Essas plantas não são segredo. São menos produtivas que as híbridas modernas
usadas pelo resto da indústria de chocolate, mas os grãos têm um sabor muito
melhor. E para alguém que quer fazer o melhor chocolate o cacau é o mais
importante.
Corallo levou anos para descobrir o método certo. Ele fermenta os grãos durante
duas semanas, como as uvas usadas para fazer vinho. Isso desenvolve seu sabor.
Dificilmente alguém fermenta os grãos tanto tempo quanto ele.

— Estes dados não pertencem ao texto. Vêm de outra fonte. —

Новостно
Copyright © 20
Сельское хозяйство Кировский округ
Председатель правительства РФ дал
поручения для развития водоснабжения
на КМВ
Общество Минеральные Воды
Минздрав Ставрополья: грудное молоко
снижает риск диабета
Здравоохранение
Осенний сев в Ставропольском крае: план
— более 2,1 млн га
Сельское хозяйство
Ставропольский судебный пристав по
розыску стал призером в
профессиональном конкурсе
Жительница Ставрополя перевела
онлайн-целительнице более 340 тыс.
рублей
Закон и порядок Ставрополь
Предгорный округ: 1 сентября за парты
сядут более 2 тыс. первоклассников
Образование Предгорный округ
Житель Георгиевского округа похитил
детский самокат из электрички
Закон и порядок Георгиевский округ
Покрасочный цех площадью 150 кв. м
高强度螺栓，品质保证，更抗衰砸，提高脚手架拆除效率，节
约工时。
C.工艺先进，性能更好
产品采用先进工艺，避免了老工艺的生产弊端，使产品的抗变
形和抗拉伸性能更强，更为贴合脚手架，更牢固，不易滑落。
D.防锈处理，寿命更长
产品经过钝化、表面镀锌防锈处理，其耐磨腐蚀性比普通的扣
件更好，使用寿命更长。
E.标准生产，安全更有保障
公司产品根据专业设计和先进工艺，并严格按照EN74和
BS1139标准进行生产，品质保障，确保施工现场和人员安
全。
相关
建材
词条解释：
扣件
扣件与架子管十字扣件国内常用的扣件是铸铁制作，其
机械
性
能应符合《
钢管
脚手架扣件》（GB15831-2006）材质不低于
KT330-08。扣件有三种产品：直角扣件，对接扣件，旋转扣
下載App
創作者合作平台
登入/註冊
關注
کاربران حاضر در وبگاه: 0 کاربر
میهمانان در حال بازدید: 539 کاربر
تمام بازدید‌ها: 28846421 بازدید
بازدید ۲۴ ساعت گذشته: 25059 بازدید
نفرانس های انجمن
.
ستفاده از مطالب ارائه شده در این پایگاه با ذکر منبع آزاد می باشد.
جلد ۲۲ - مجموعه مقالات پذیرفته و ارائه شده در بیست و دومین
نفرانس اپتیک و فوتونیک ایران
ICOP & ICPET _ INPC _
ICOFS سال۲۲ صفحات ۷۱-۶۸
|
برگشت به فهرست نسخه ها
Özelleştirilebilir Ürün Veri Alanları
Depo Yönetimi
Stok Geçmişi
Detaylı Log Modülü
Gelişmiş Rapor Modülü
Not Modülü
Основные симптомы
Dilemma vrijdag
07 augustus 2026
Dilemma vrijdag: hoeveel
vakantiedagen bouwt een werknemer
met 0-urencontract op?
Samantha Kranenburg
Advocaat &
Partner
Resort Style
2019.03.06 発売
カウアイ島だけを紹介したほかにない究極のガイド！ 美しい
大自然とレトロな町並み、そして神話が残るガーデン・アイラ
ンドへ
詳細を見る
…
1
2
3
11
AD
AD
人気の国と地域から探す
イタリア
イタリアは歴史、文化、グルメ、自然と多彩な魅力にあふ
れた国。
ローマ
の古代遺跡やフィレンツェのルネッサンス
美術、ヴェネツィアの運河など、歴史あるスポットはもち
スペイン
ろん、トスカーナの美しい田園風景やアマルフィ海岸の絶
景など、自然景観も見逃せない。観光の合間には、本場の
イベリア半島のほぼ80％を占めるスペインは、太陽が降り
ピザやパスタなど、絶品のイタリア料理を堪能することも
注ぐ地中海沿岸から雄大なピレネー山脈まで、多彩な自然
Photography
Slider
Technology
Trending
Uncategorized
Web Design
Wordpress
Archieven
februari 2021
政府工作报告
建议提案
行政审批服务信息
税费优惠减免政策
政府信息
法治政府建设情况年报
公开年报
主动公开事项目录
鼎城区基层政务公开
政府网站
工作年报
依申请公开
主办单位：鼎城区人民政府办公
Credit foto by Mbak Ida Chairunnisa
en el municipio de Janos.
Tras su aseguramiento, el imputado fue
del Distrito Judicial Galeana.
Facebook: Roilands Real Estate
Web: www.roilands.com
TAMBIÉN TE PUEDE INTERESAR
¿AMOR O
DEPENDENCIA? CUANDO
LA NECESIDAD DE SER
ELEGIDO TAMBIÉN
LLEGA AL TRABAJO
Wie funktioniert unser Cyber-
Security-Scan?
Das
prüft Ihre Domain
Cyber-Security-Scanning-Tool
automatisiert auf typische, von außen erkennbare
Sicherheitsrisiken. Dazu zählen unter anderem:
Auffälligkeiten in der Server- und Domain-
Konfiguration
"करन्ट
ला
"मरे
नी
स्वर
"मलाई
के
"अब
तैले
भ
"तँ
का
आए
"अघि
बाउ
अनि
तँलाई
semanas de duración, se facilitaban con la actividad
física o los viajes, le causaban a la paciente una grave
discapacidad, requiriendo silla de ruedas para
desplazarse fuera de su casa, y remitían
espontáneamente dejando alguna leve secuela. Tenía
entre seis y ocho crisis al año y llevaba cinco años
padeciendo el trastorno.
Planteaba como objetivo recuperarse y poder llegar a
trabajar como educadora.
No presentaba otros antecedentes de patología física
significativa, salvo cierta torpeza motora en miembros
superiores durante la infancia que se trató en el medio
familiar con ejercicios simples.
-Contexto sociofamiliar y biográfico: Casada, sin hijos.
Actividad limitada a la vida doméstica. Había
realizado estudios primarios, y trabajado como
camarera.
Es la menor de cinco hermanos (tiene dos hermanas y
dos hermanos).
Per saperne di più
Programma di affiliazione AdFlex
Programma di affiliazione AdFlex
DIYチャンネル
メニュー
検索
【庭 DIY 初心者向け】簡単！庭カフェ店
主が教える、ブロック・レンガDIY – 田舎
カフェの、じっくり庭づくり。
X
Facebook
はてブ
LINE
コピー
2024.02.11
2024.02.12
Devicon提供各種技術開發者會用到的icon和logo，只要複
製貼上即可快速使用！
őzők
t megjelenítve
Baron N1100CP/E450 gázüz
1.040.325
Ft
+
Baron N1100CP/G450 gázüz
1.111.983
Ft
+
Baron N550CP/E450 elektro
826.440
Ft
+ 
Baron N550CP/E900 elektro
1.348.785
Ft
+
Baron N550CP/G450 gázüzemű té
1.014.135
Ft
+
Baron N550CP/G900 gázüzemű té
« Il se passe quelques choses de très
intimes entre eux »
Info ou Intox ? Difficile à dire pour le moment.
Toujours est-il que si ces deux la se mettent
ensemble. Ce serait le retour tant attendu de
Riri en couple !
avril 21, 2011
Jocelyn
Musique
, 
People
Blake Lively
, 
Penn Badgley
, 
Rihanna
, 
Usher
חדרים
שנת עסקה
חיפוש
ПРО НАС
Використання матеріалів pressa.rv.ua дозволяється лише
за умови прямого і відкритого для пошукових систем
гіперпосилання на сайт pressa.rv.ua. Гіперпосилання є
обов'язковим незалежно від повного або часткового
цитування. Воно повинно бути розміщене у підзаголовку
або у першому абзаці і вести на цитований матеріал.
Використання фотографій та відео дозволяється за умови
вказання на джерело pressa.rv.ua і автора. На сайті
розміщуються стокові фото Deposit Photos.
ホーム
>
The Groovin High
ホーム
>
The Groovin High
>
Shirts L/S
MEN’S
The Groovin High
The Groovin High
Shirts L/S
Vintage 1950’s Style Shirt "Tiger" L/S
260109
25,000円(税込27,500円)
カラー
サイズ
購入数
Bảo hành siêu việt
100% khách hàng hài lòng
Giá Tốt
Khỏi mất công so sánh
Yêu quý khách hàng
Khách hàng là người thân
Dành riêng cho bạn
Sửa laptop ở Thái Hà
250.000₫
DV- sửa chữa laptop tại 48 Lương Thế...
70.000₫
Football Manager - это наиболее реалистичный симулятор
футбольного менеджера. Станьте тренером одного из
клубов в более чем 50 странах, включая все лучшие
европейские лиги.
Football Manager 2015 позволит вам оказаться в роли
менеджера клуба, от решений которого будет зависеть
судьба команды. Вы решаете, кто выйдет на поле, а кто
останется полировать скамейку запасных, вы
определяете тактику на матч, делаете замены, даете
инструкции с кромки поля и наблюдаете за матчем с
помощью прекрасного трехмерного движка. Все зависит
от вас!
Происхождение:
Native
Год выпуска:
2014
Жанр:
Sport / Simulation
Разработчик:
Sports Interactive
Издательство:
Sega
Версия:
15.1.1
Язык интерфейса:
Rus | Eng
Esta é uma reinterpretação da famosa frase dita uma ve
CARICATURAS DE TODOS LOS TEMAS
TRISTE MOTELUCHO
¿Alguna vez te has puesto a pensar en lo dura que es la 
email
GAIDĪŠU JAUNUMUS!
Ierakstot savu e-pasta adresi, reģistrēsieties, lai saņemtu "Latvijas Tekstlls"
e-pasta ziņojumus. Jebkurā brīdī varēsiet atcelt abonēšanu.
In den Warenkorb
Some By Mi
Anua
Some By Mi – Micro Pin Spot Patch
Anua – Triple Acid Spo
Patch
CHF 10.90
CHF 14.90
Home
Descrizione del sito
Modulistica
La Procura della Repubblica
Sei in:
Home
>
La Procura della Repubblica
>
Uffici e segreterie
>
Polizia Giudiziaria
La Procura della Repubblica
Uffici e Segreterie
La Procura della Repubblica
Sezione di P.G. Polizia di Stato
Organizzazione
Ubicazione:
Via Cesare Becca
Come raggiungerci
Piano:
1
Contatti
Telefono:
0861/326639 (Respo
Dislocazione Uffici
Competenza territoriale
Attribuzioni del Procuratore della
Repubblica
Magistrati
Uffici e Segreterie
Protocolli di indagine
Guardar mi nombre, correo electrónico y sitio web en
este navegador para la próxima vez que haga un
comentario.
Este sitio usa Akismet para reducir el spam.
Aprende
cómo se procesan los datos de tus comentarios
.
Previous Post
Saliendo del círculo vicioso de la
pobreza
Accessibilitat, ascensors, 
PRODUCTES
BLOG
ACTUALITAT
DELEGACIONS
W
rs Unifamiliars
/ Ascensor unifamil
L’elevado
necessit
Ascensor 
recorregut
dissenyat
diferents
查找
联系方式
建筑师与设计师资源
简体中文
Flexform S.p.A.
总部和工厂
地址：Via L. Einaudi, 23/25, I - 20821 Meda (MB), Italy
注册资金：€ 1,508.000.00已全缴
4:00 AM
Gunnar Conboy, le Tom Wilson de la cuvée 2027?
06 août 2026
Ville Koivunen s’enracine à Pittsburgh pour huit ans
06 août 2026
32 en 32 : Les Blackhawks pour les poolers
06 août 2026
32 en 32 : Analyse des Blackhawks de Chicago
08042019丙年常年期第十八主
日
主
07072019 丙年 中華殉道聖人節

Depois eles são secos em um forno e mulheres de aventais e máscaras brancas
sacodem os grãos e removem manualmente as sementes amargas. Um ventilador
caseiro sopra a poeira fina dos grãos. A pasta de cacau é feita no final. A
maioria dos outros detalhes é secreta.
Corallo não gosta de lidar com a parte comercial da coisa, o que talvez explique
por que sua empresa não floresceu. Ele não fala inglês e raramente vai à Europa,
que acha que mudou para pior. Refere-se a Florença, sua cidade natal, como uma
Disneylândia para turistas, um lugar sobrecarregado de luxo, onde "não existem
mais carros normais".
Corallo é um perfeccionista, um homem obcecado pelo sabor e os resultados. Não é
uma pessoa fácil de se conviver. Sua mulher se divorciou há pouco tempo e hoje
vive em Lisboa.
Ele pega seu facão e sobe em seu Fiat Cinquecento turquesa, pronto para dirigir
até a plantação. "Acredito que a indústria de chocolate tem medo de nós. E deve
ter mesmo. Quer um pouco mais de 75% com pedacinhos de cacau?"